PROBLEM REQUIREMENTS: Extract the records below word for word and ignore the images.

(Saved data entries)
####

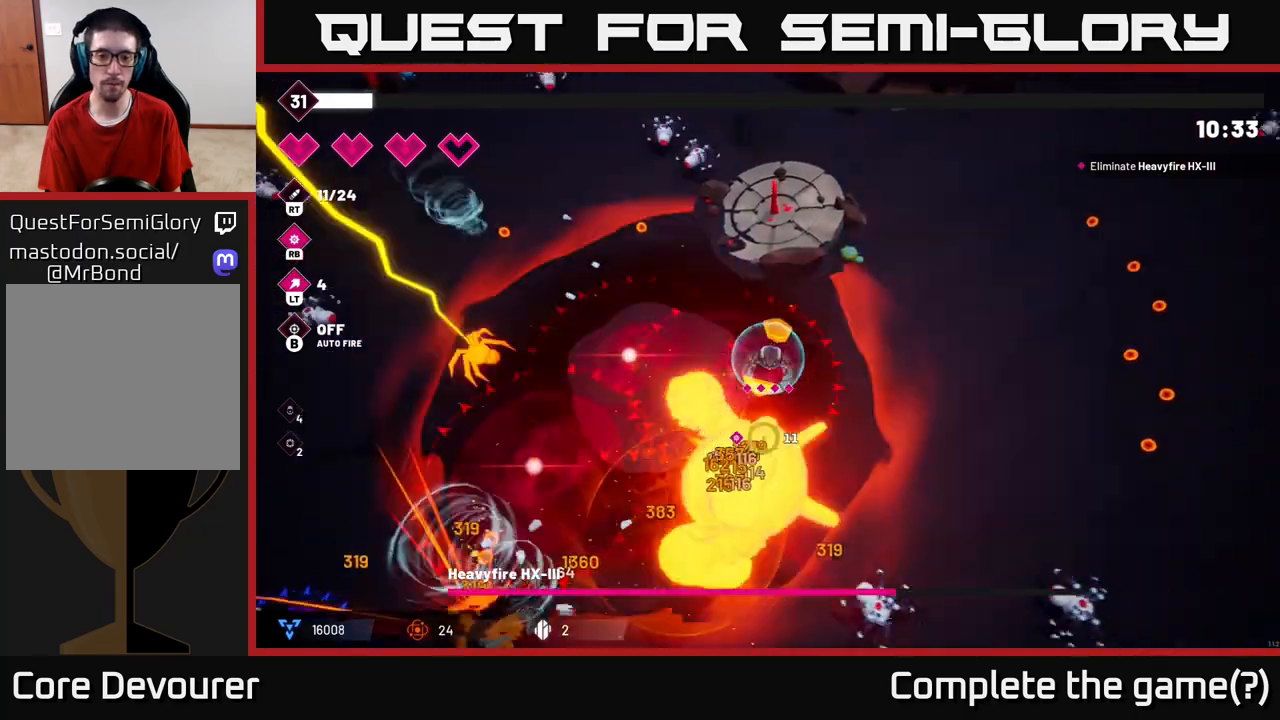
{"buttons": ["R2"], "left_stick": "down-right", "right_stick": "down-left", "events": [[150, "right_stick", "down-left"], [167, "left_stick", "down-right"]]}
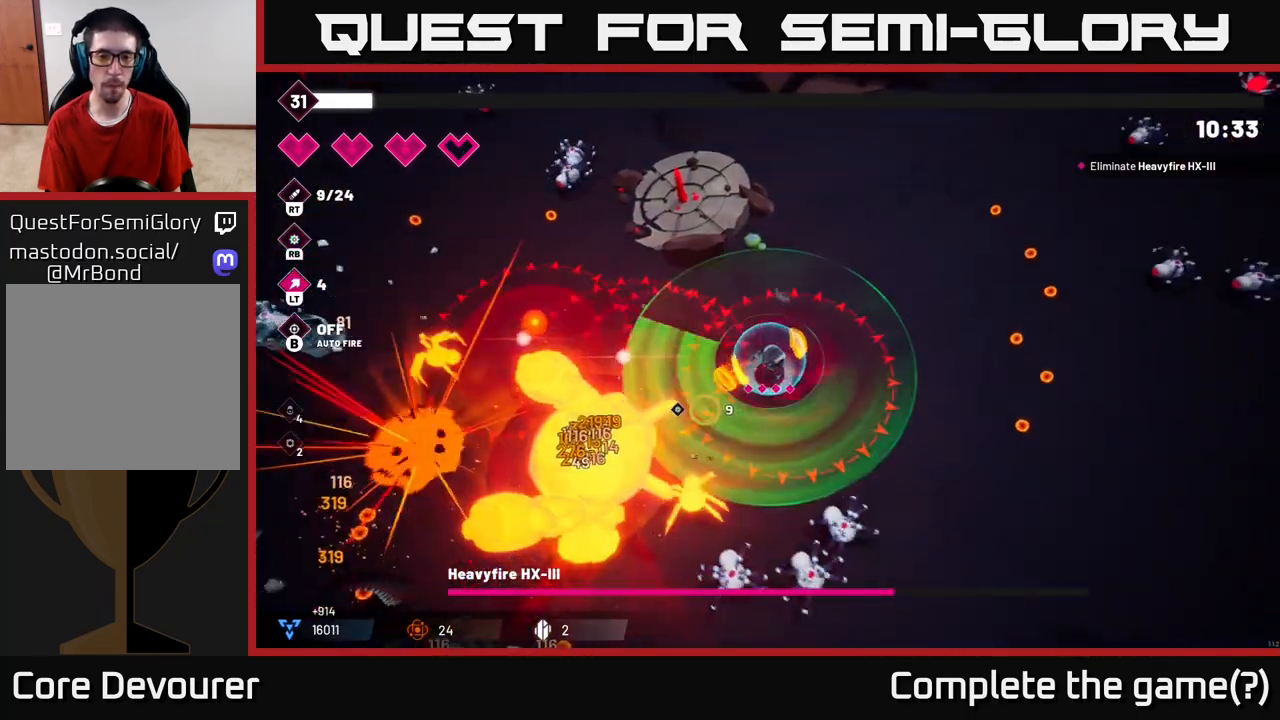
{"buttons": ["R2"], "left_stick": "down", "right_stick": "left", "events": [[217, "right_stick", "left"], [350, "left_stick", "down"]]}
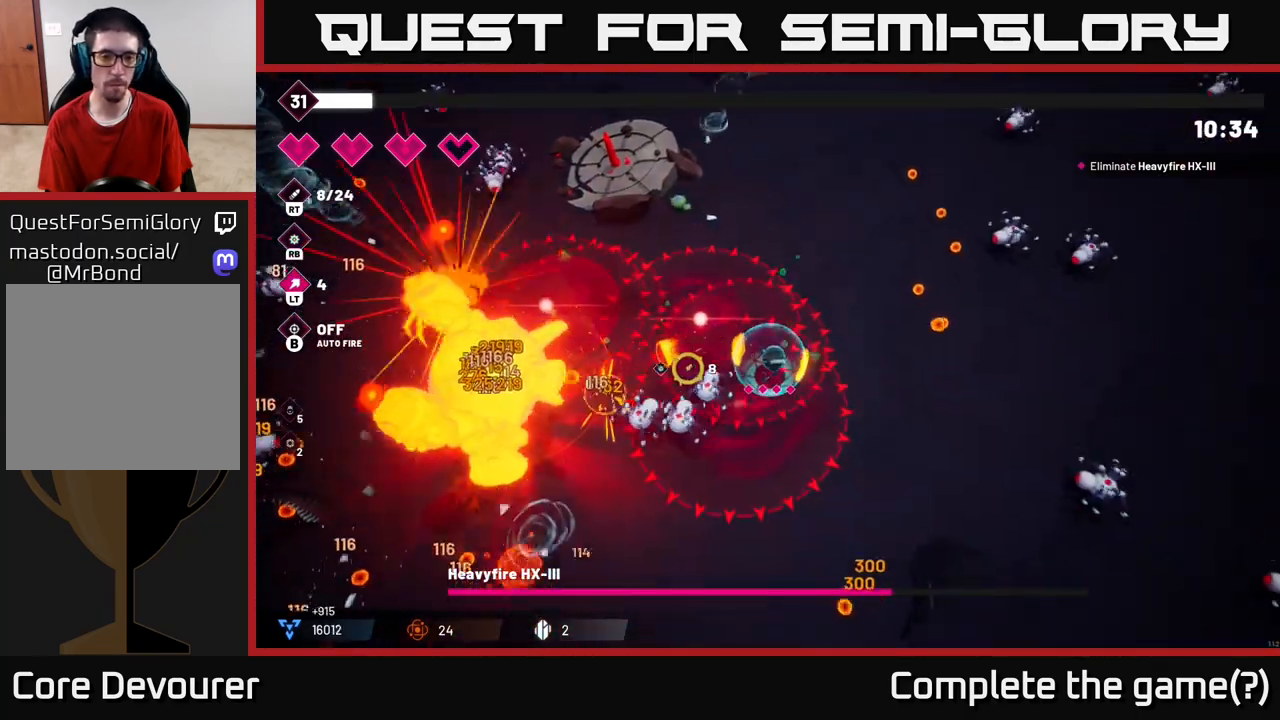
{"buttons": ["R2"], "left_stick": "left", "right_stick": "left", "events": [[133, "left_stick", "down-left"], [383, "left_stick", "left"]]}
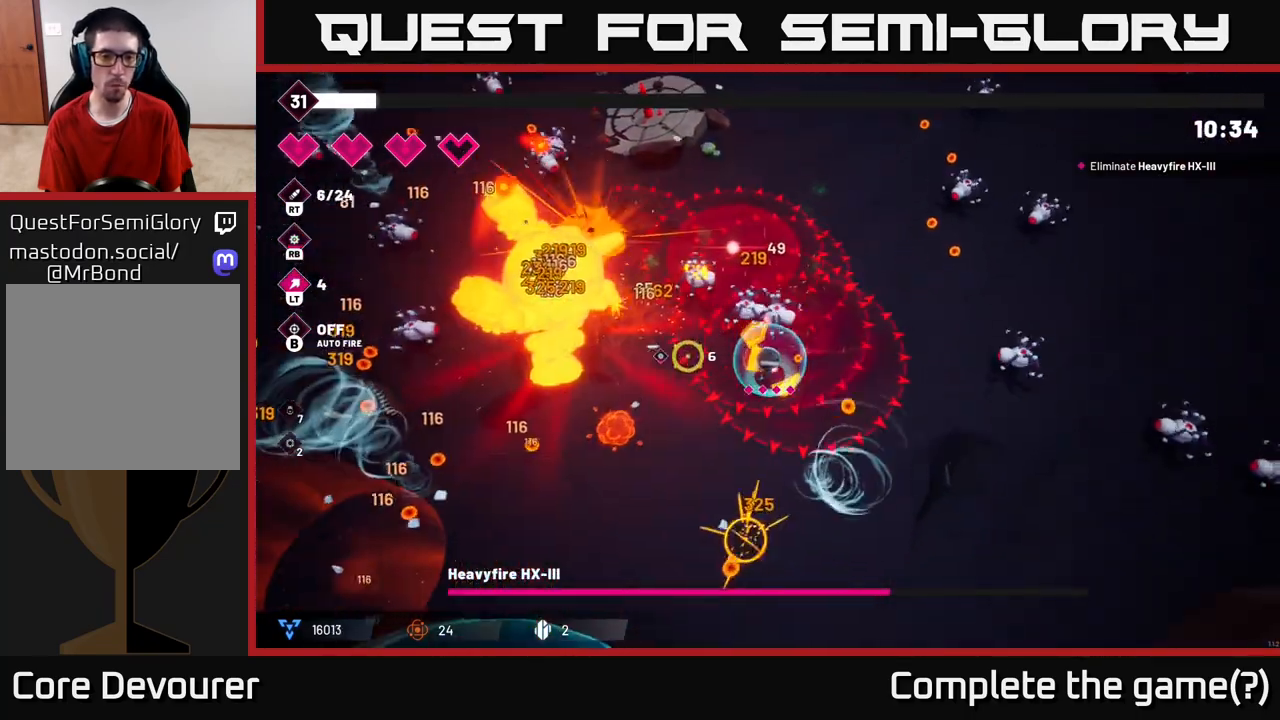
{"buttons": ["R2"], "left_stick": "down-left", "right_stick": "up", "events": [[167, "L2", "down"], [217, "right_stick", "up-left"], [350, "L2", "up"], [417, "left_stick", "down-left"], [417, "right_stick", "up"]]}
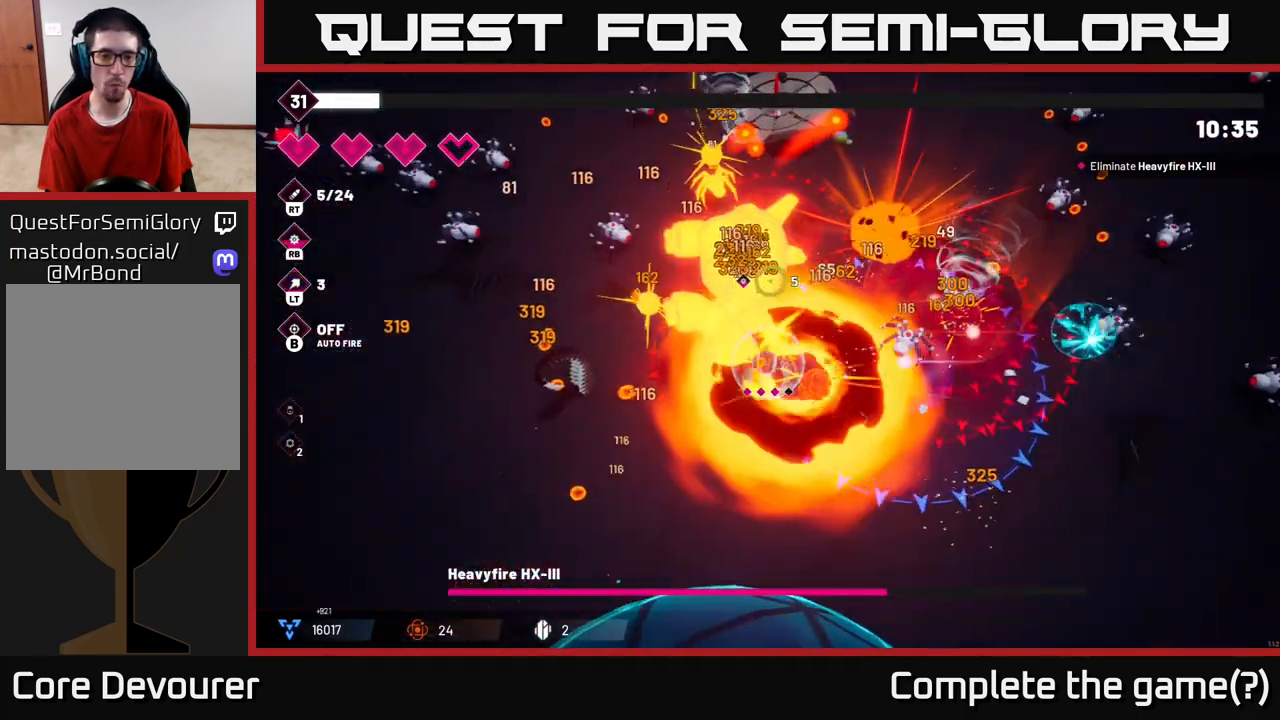
{"buttons": ["R2"], "left_stick": "down-left", "right_stick": "up-right", "events": [[67, "right_stick", "up-right"]]}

####

TASK OUTPUT:
{"buttons": ["R2"], "left_stick": "down-right", "right_stick": "down-left", "events": [[150, "right_stick", "down-left"], [167, "left_stick", "down-right"]]}
{"buttons": ["R2"], "left_stick": "down", "right_stick": "left", "events": [[217, "right_stick", "left"], [350, "left_stick", "down"]]}
{"buttons": ["R2"], "left_stick": "left", "right_stick": "left", "events": [[133, "left_stick", "down-left"], [383, "left_stick", "left"]]}
{"buttons": ["R2"], "left_stick": "down-left", "right_stick": "up", "events": [[167, "L2", "down"], [217, "right_stick", "up-left"], [350, "L2", "up"], [417, "left_stick", "down-left"], [417, "right_stick", "up"]]}
{"buttons": ["R2"], "left_stick": "down-left", "right_stick": "up-right", "events": [[67, "right_stick", "up-right"]]}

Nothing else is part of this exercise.